- First tankōbon volume cover

信長を殺した男～本能寺の変 431年目の真実～ (Nobunaga o Koroshita Otoko: Honnoji no Hen 431-nenme no Shinjitsu)
- Genre: Historical
- Created by: Kenzaburō Akechi
- Written by: Yutaka Tōdō
- Published by: Akita Shoten
- Imprint: Young Champion Comics
- Magazine: Bessatsu Young Champion
- Original run: August 2, 2016 – July 7, 2020
- Volumes: 8 + 1

Nichirin no Demarcation
- Written by: Yutaka Tōdō
- Published by: Akita Shoten
- Imprint: Young Champion Comics
- Magazine: Bessatsu Young Champion
- Original run: February 2, 2021 – present
- Volumes: 9

= Nobunaga o Koroshita Otoko =

Japanese manga series

 (信長を殺した男～本能寺の変 431年目の真実～, Nobunaga o Koroshita Otoko: Honnoji no Hen 431-nenme no Shinjitsu) is a Japanese manga series written and illustrated by Yutaka Tōdō. It was serialized in Akita Shoten's seinen manga magazine Bessatsu Young Champion from August 2016 to July 2020. The series is an adaptation of The Honnoji Incident: The Truth 431 Years Later by Kenzaburō Akechi.

==Synopsis==
The series is a retelling of the Honnō-ji Incident from the perspective of Mitsuhide Akechi.

==Publication==
Written and illustrated by Yutaka Tōdō, Nobunaga o Koroshita Otoko: Honnouji no Hen 431-nenme no Shinjitsu was serialized in Akita Shoten's seinen manga magazine Bessatsu Young Champion from August 2, 2016, to July 7, 2020. The series is an adaptation of The Honnoji Incident: The Truth 431 Years Later novel by Kenzaburō Akechi. Its chapters were collected into eight tankōbon volumes from May 19, 2017, to October 20, 2020.

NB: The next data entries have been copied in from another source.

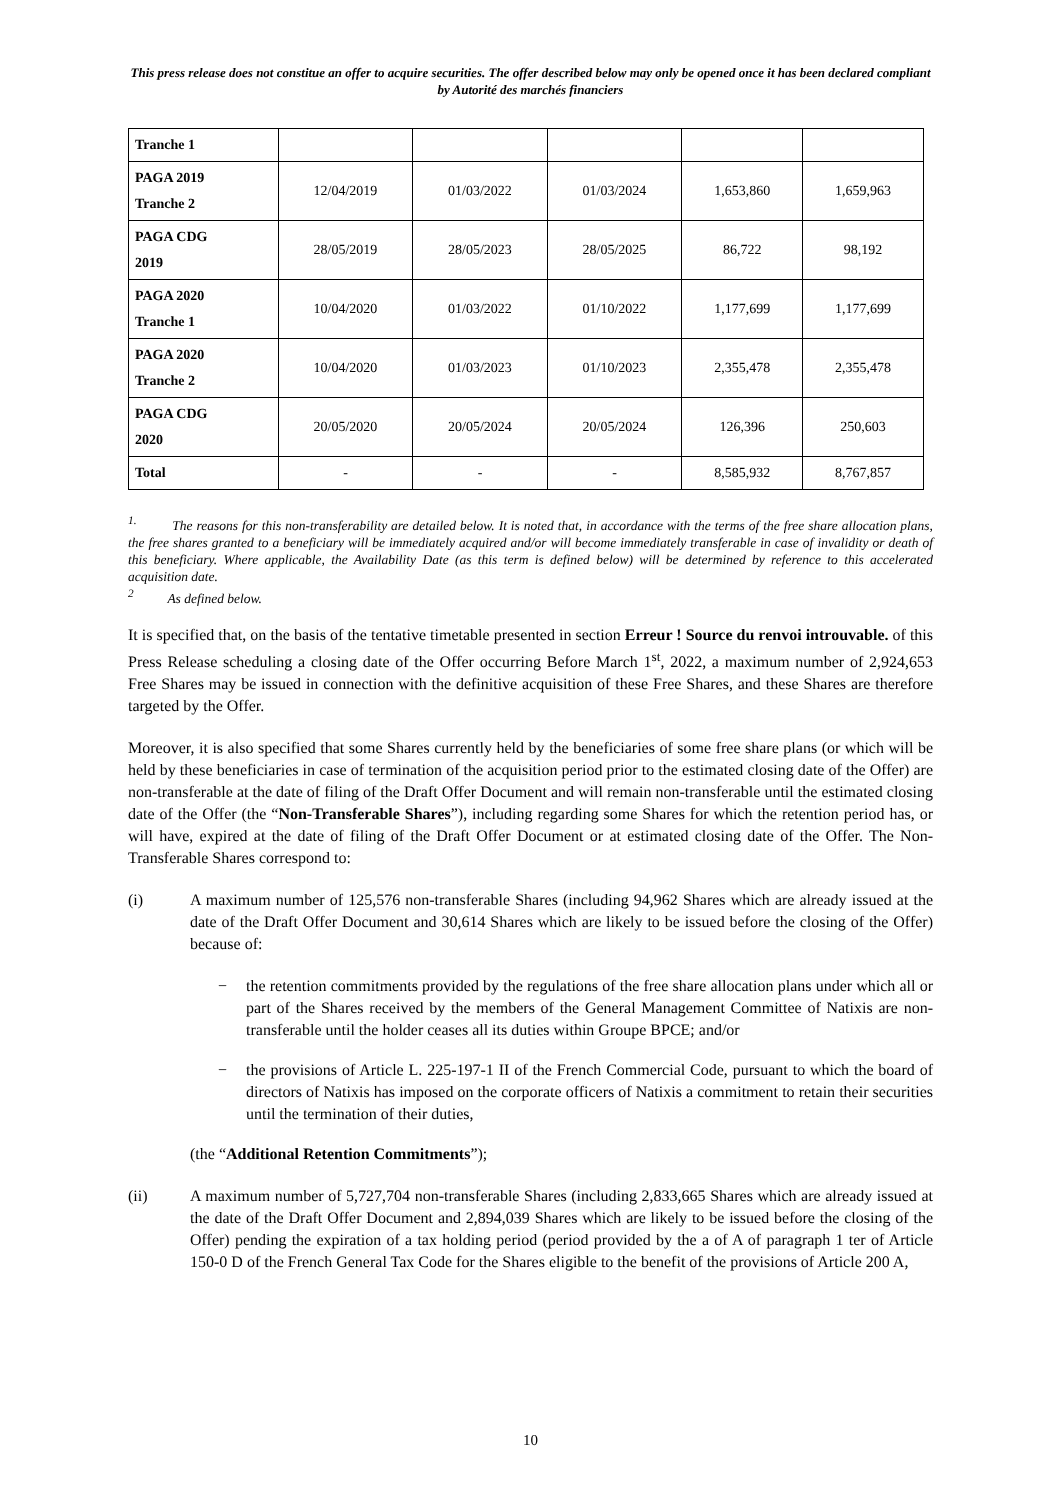This press release does not constitue an offer to acquire securities. The offer described below may only be opened once it has been declared compliant by Autorité des marchés financiers
| Tranche 1 | | | | | |
| PAGA 2019 Tranche 2 | 12/04/2019 | 01/03/2022 | 01/03/2024 | 1,653,860 | 1,659,963 |
| PAGA CDG 2019 | 28/05/2019 | 28/05/2023 | 28/05/2025 | 86,722 | 98,192 |
| PAGA 2020 Tranche 1 | 10/04/2020 | 01/03/2022 | 01/10/2022 | 1,177,699 | 1,177,699 |
| PAGA 2020 Tranche 2 | 10/04/2020 | 01/03/2023 | 01/10/2023 | 2,355,478 | 2,355,478 |
| PAGA CDG 2020 | 20/05/2020 | 20/05/2024 | 20/05/2024 | 126,396 | 250,603 |
| Total | - | - | - | 8,585,932 | 8,767,857 |
<sup>1.</sup> The reasons for this non-transferability are detailed below. It is noted that, in accordance with the terms of the free share allocation plans, the free shares granted to a beneficiary will be immediately acquired and/or will become immediately transferable in case of invalidity or death of this beneficiary. Where applicable, the Availability Date (as this term is defined below) will be determined by reference to this accelerated acquisition date.
<sup>2</sup> As defined below.
It is specified that, on the basis of the tentative timetable presented in section Erreur ! Source du renvoi introuvable. of this Press Release scheduling a closing date of the Offer occurring Before March 1<sup>st</sup>, 2022, a maximum number of 2,924,653 Free Shares may be issued in connection with the definitive acquisition of these Free Shares, and these Shares are therefore targeted by the Offer.
Moreover, it is also specified that some Shares currently held by the beneficiaries of some free share plans (or which will be held by these beneficiaries in case of termination of the acquisition period prior to the estimated closing date of the Offer) are non-transferable at the date of filing of the Draft Offer Document and will remain non-transferable until the estimated closing date of the Offer (the “Non-Transferable Shares”), including regarding some Shares for which the retention period has, or will have, expired at the date of filing of the Draft Offer Document or at estimated closing date of the Offer. The Non-Transferable Shares correspond to:
(i) A maximum number of 125,576 non-transferable Shares (including 94,962 Shares which are already issued at the date of the Draft Offer Document and 30,614 Shares which are likely to be issued before the closing of the Offer) because of:
− the retention commitments provided by the regulations of the free share allocation plans under which all or part of the Shares received by the members of the General Management Committee of Natixis are non-transferable until the holder ceases all its duties within Groupe BPCE; and/or
− the provisions of Article L. 225-197-1 II of the French Commercial Code, pursuant to which the board of directors of Natixis has imposed on the corporate officers of Natixis a commitment to retain their securities until the termination of their duties,
(the “Additional Retention Commitments”);
(ii) A maximum number of 5,727,704 non-transferable Shares (including 2,833,665 Shares which are already issued at the date of the Draft Offer Document and 2,894,039 Shares which are likely to be issued before the closing of the Offer) pending the expiration of a tax holding period (period provided by the a of A of paragraph 1 ter of Article 150-0 D of the French General Tax Code for the Shares eligible to the benefit of the provisions of Article 200 A,
10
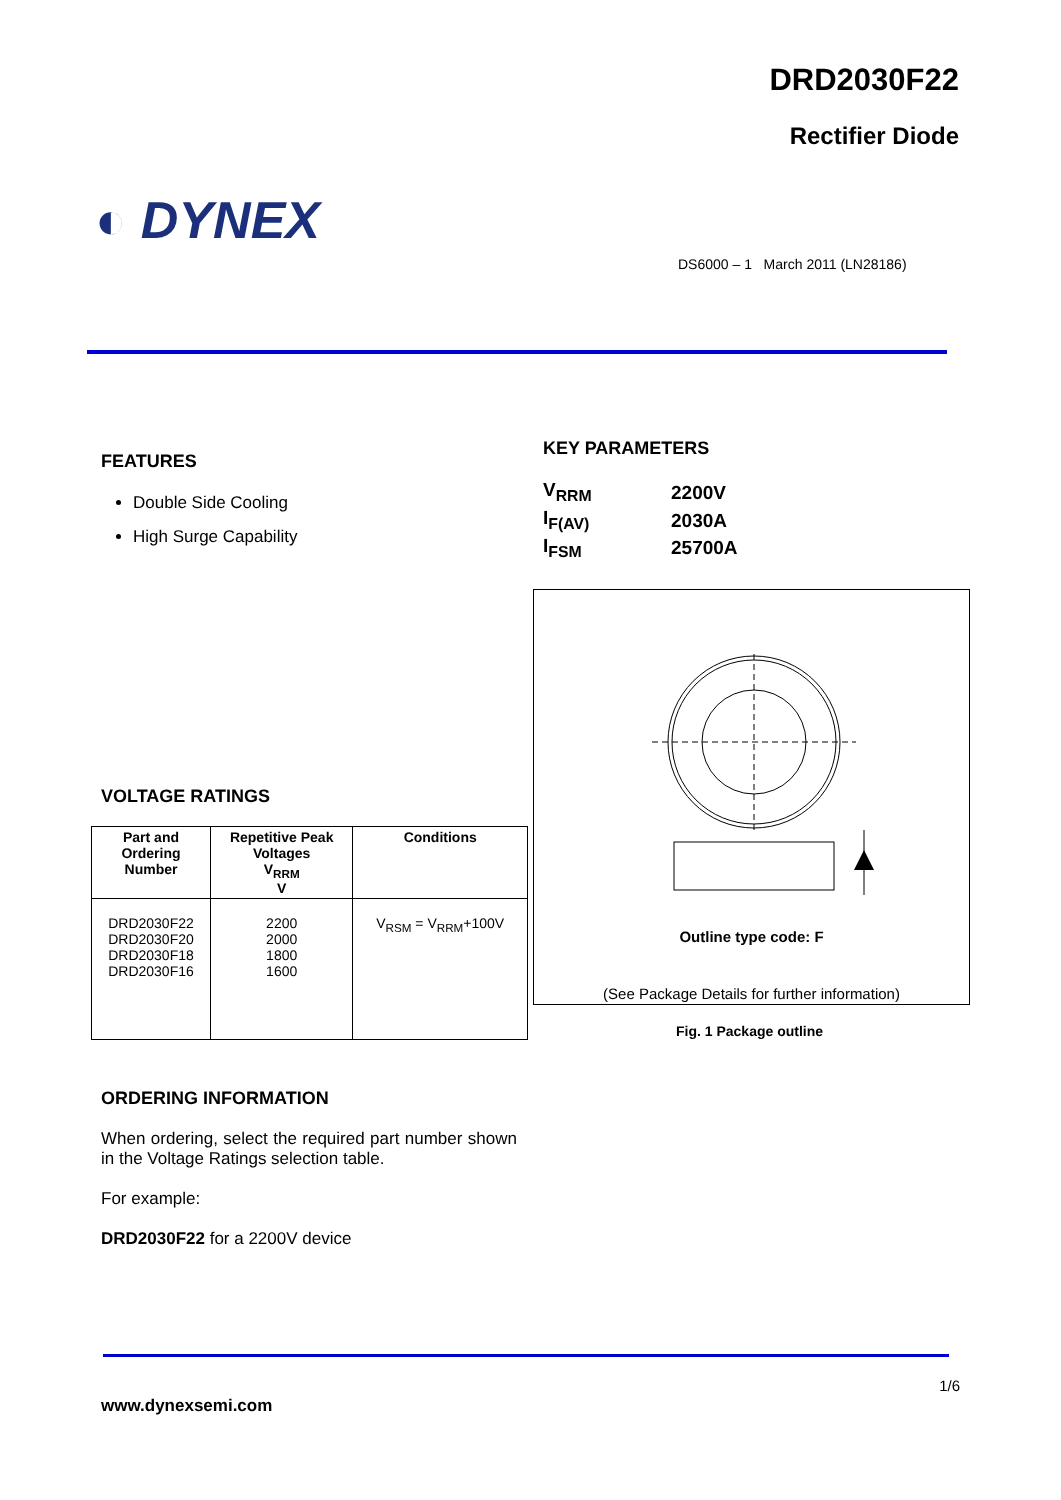DRD2030F22
Rectifier Diode
◐ DYNEX
DS6000 – 1 March 2011 (LN28186)
FEATURES
Double Side Cooling
High Surge Capability
KEY PARAMETERS
| V<sub>RRM</sub> | 2200V |
| I<sub>F(AV)</sub> | 2030A |
| I<sub>FSM</sub> | 25700A |
Outline type code: F
(See Package Details for further information)
Fig. 1 Package outline
VOLTAGE RATINGS
| Part and Ordering Number | Repetitive Peak Voltages V<sub>RRM</sub> V | Conditions |
| --- | --- | --- |
| DRD2030F22 DRD2030F20 DRD2030F18 DRD2030F16 | 2200 2000 1800 1600 | V<sub>RSM</sub> = V<sub>RRM</sub>+100V |
ORDERING INFORMATION
When ordering, select the required part number shown in the Voltage Ratings selection table.
For example:
DRD2030F22 for a 2200V device
1/6
www.dynexsemi.com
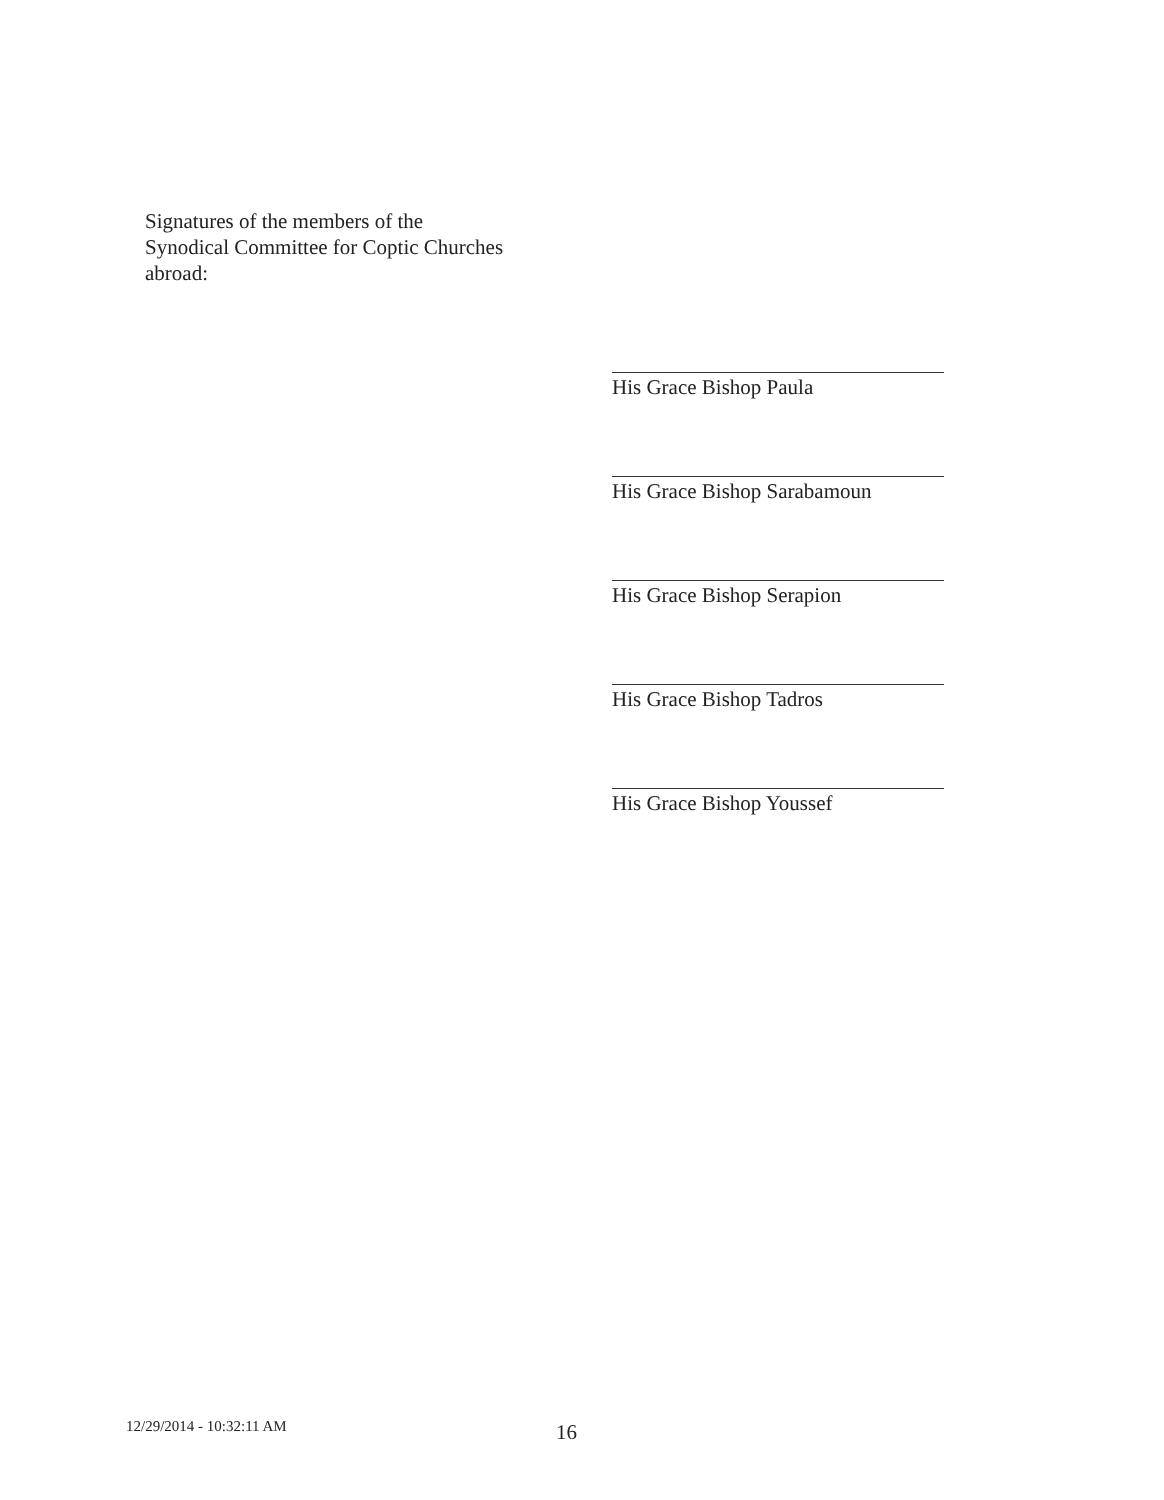Signatures of the members of the
Synodical Committee for Coptic Churches
abroad:
His Grace Bishop Paula
His Grace Bishop Sarabamoun
His Grace Bishop Serapion
His Grace Bishop Tadros
His Grace Bishop Youssef
12/29/2014 - 10:32:11 AM 16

A sequel manga, titled Nobunaga o Koroshita Otoko: Nichirin no Demarcation, began serialization in the same magazine on February 2, 2021. The sequel's chapters have been collected into nine tankōbon volumes as of January 2026.

===Volumes===

| No. | Release date | ISBN |
|---|---|---|
| 1 | May 19, 2017 | 978-4-253-14191-8 |
| 2 | October 20, 2017 | 978-4-253-14192-5 |
| 3 | October 19, 2018 | 978-4-253-14193-2 |
| 4 | September 20, 2018 | 978-4-253-14192-5 |
| 5 | March 19, 2019 | 978-4-253-14195-6 |
| 6 | September 19, 2019 | 978-4-253-14196-3 |
| Ex | December 20, 2019 | 978-4-253-14190-1 |
| 7 | March 19, 2020 | 978-4-253-14197-0 |
| 8 | October 20, 2020 | 978-4-253-14198-7 |

===Nichirin no Demarcation===

| No. | Release date | ISBN |
|---|---|---|
| 1 | October 20, 2021 | 978-4-253-30255-5 |
| 2 | May 19, 2022 | 978-4-253-30256-2 |
| 3 | November 18, 2022 | 978-4-253-30257-9 |
| 4 | May 18, 2023 | 978-4-253-30258-6 |
| 5 | November 20, 2023 | 978-4-253-30259-3 |
| 6 | June 19, 2024 | 978-4-253-30260-9 |
| 7 | February 19, 2025 | 978-4-253-30261-6 |
| 8 | July 18, 2025 | 978-4-253-30262-3 |
| 9 | January 8, 2026 | 978-4-253-00963-8 |
| 10 | August 20, 2026 | 978-4-253-01903-3 |

==Reception==
By October 2020, the series had over 1.6 million copies in circulation. By November 2023, the series had over 2.7 million copies in circulation.